1
votes

I am trying to fit OPTICS clustering model to my data using python's sklearn

from sklearn.cluster import OPTICS, cluster_optics_dbscan
from sklearn.preprocessing import StandardScaler

x = StandardScaler().fit_transform(data.loc[:, features])

op = OPTICS(max_eps=20, min_samples=10, xi=0.1)
op = op.fit(x)

From this fitted model, I get the reachability distances (op.reachability_) and the ordering (op.ordering_) of the points and also the cluster labels (op.labels_)

Now, I want to check how the clusters would vary by changing the parameter xi (0.01 in this case). Can I do this without fitting the model again and again with different xi's (which takes a lot of time)?
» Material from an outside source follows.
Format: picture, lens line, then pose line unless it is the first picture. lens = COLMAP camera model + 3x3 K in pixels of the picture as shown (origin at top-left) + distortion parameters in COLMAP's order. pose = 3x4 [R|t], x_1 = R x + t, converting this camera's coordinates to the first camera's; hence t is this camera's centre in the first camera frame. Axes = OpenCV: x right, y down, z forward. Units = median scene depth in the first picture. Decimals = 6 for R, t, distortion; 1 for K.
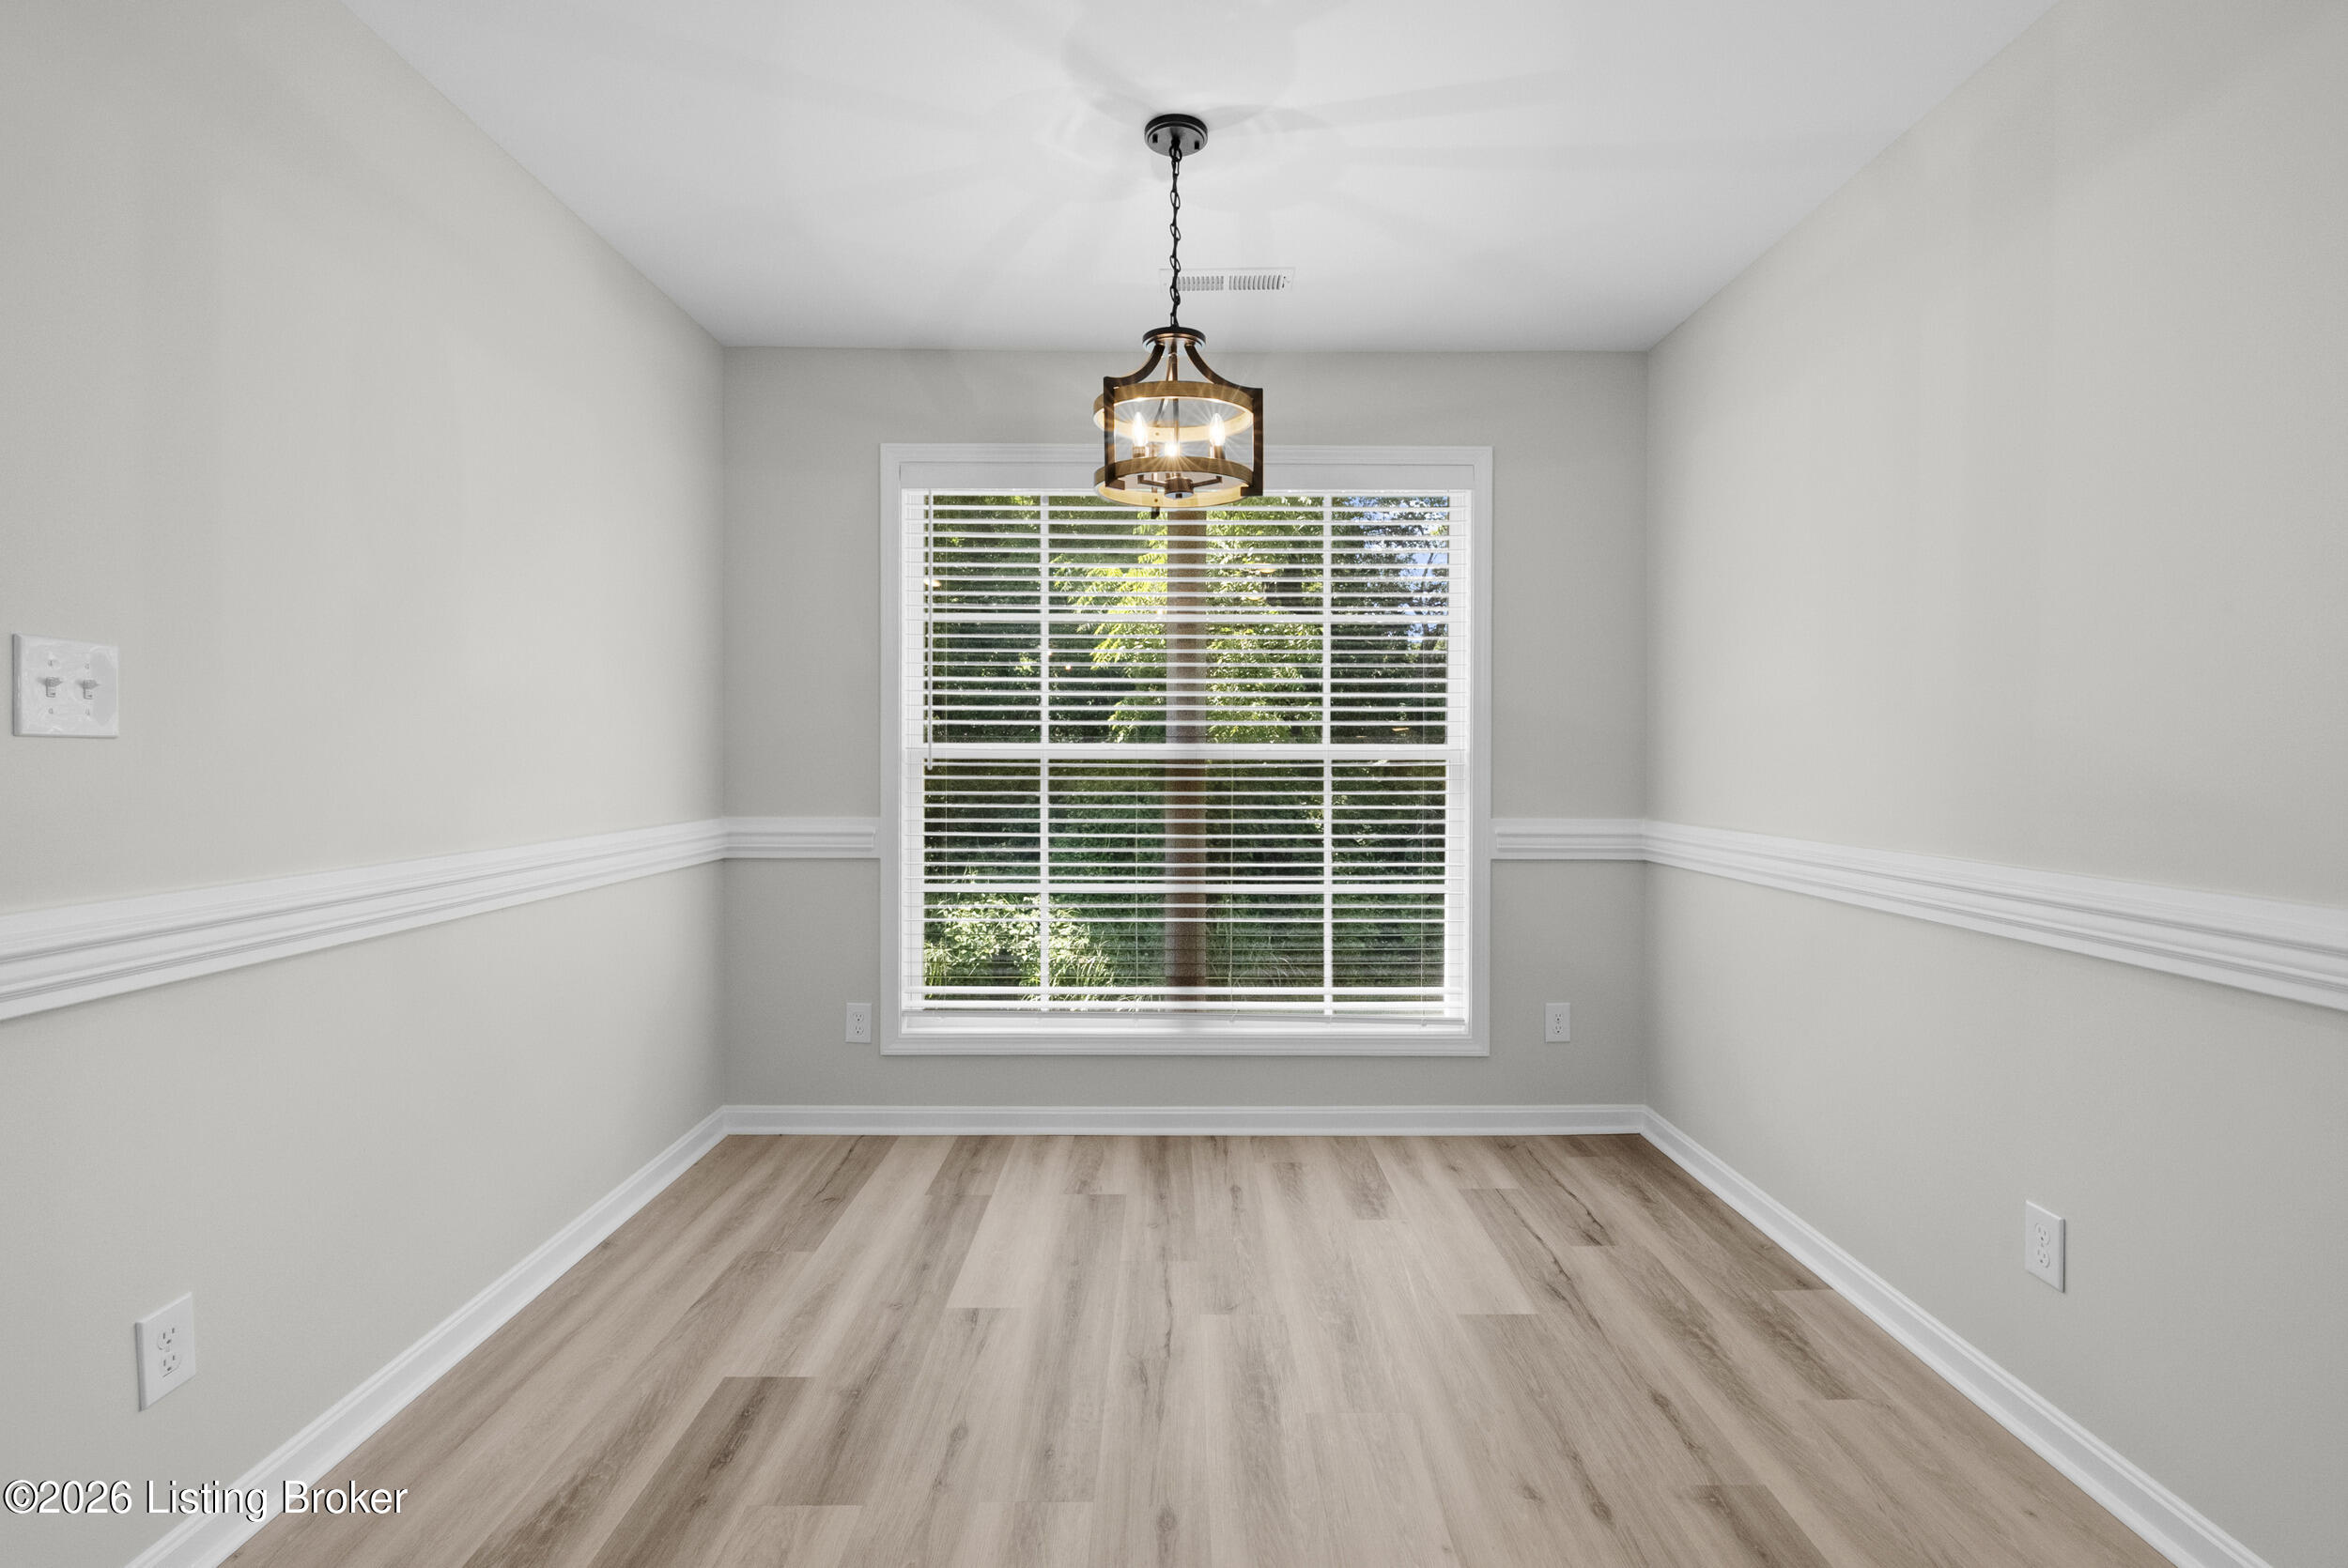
lens RADIAL K [[1070.6, 0, 1174.0], [0, 1070.6, 784.0], [0, 0, 1]] dist [-0.001268, 0.001578]
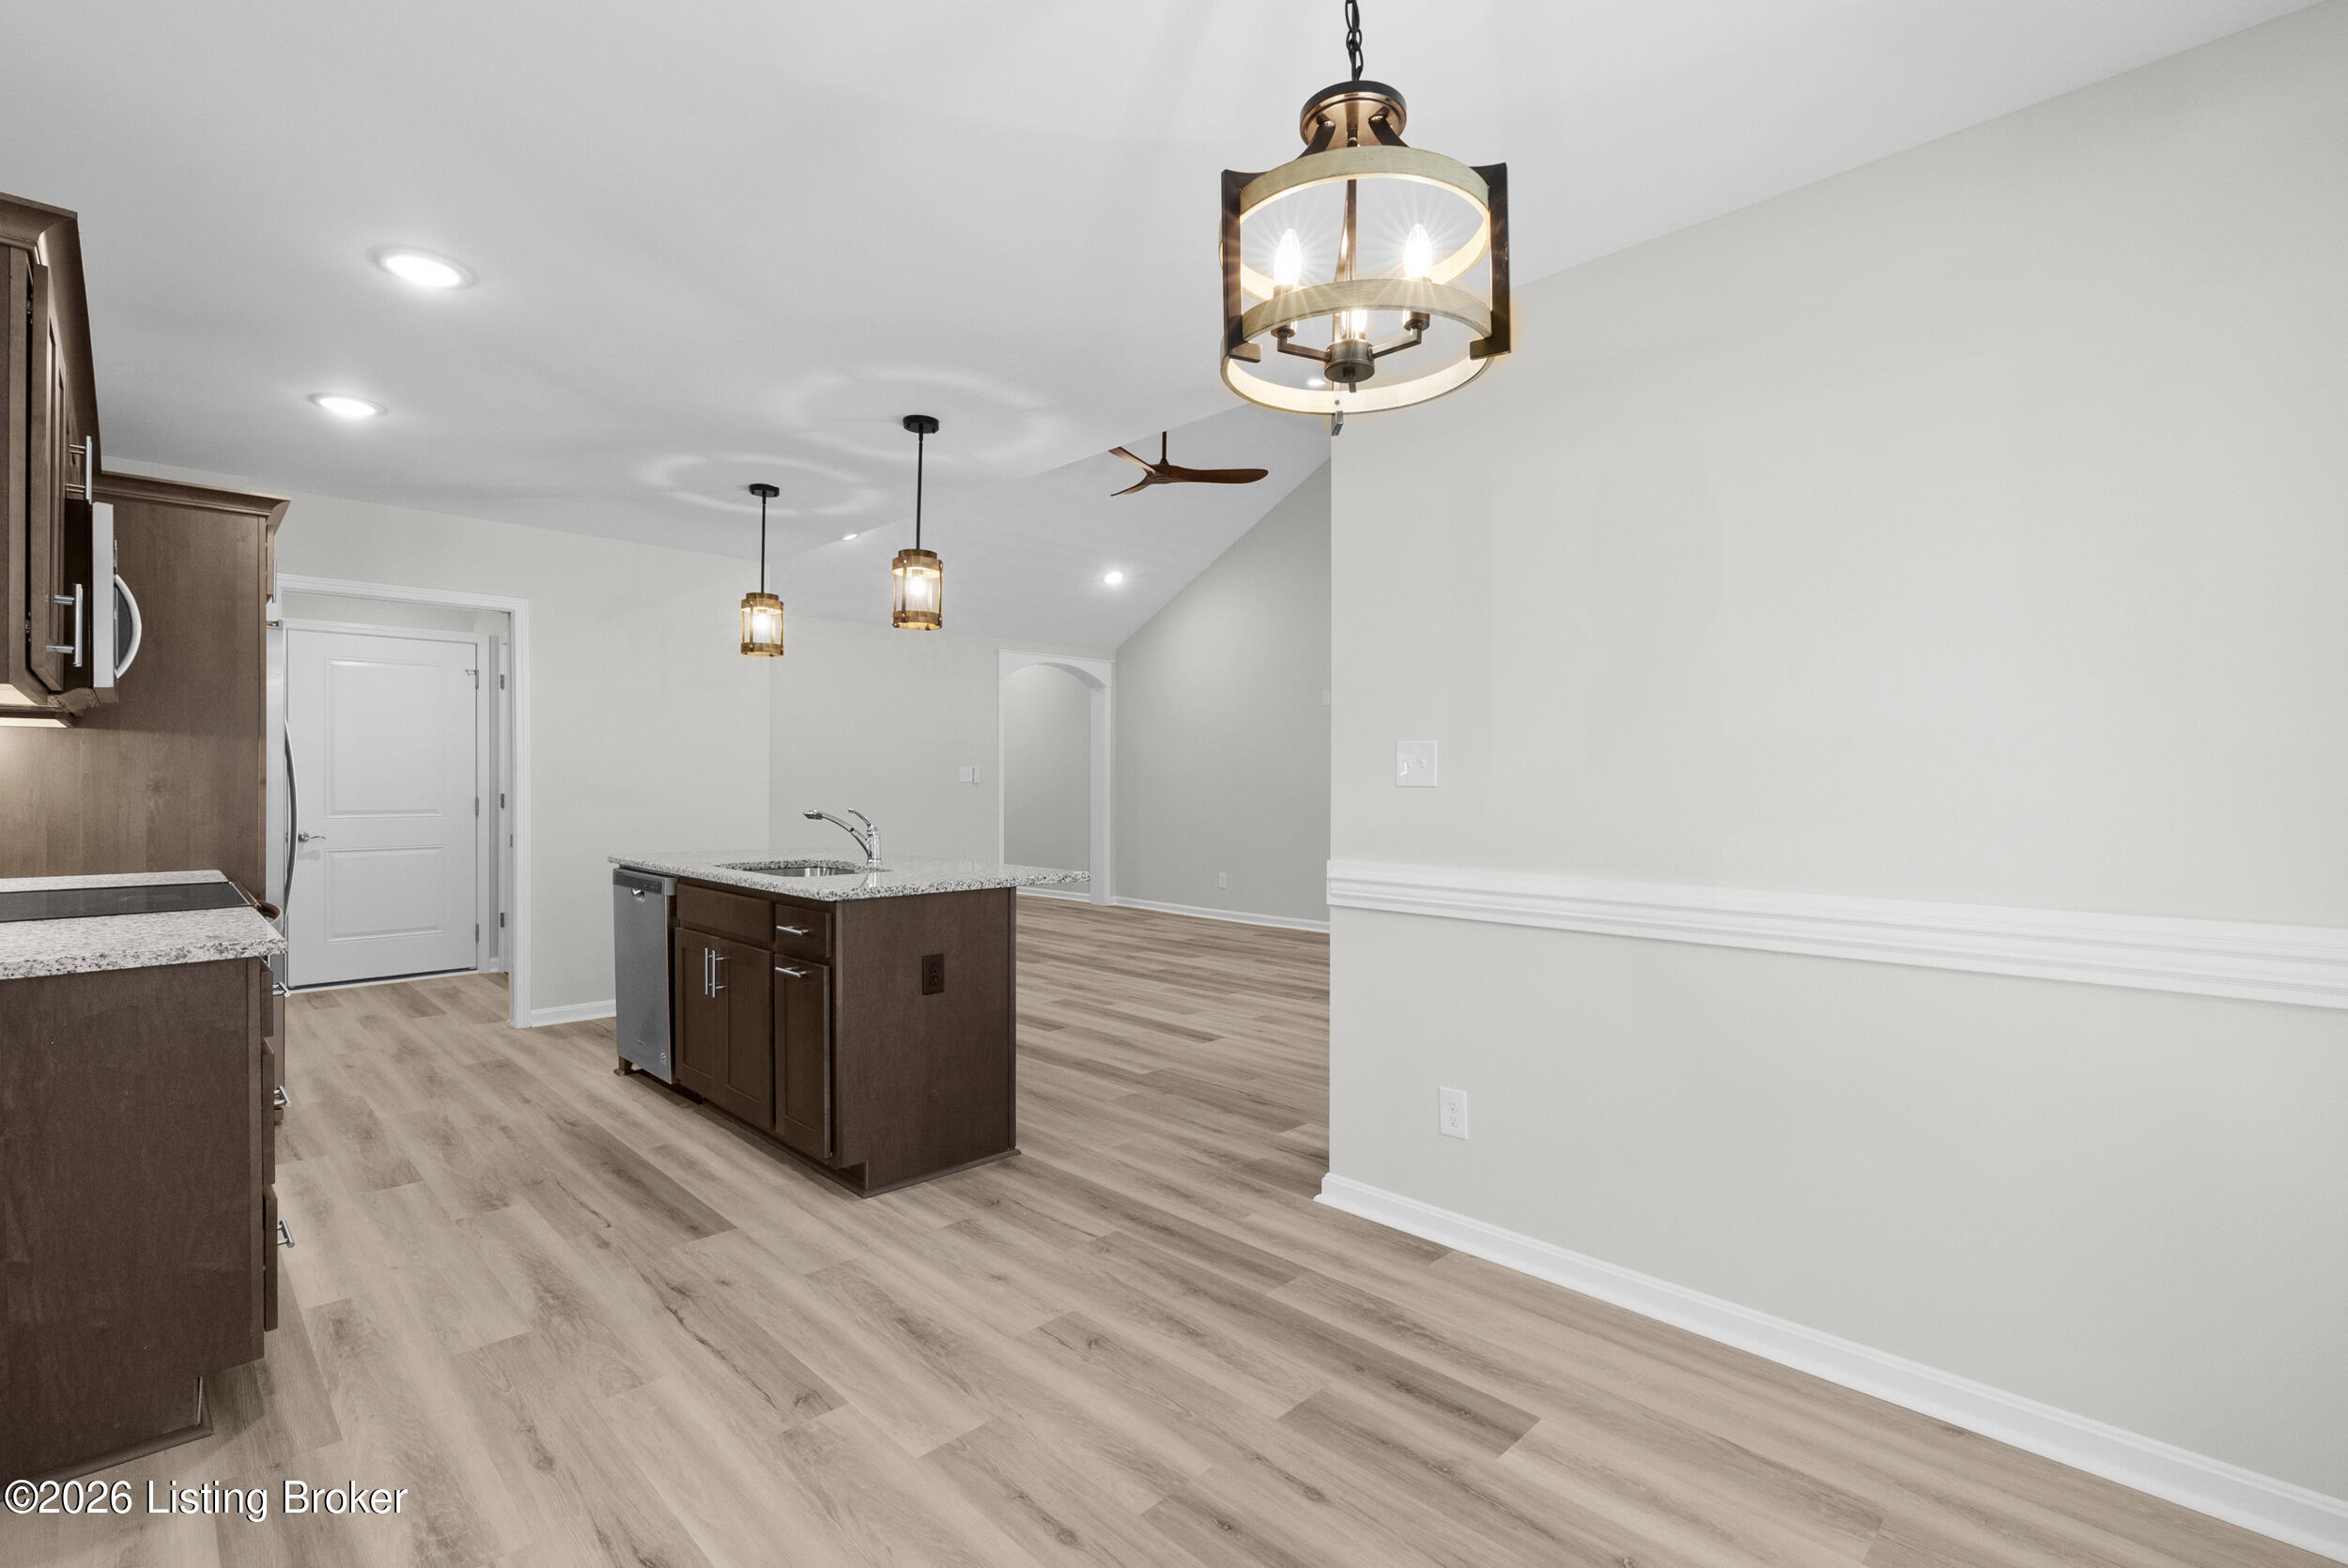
lens RADIAL K [[1070.6, 0, 1174.0], [0, 1070.6, 784.0], [0, 0, 1]] dist [-0.001268, 0.001578]
pose [[-0.711199, -0.000499, -0.702990, 0.542883], [-0.018875, 0.999653, 0.018386, -0.051068], [0.702737, 0.026345, -0.710962, 1.498353]]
Or, in other words, is there a scikit-learn function that takes the reachability distances (op.reachability_), the ordering (op.ordering_) of the points and xi as input and outputs the cluster labels?

I found a function cluster_optics_dbscan which "performs DBSCAN extraction for an arbitrary epsilon given reachability-distances, core-distances and ordering and epsilon" (Not quite what I want)

1

1 Answers

1
votes

A priori, you need to call the fit method, which is doing the actual cluster computation, as stated in the function description.

However, if you look at the optics class, the cluster_optics_xi function "automatically extract clusters according to the Xi-steep method", calling both the _xi_cluster and _extract_xi_labels functions, which both take the xi parameter as input. So, by using them and refactoring a bit, you may be able to achieve what you want.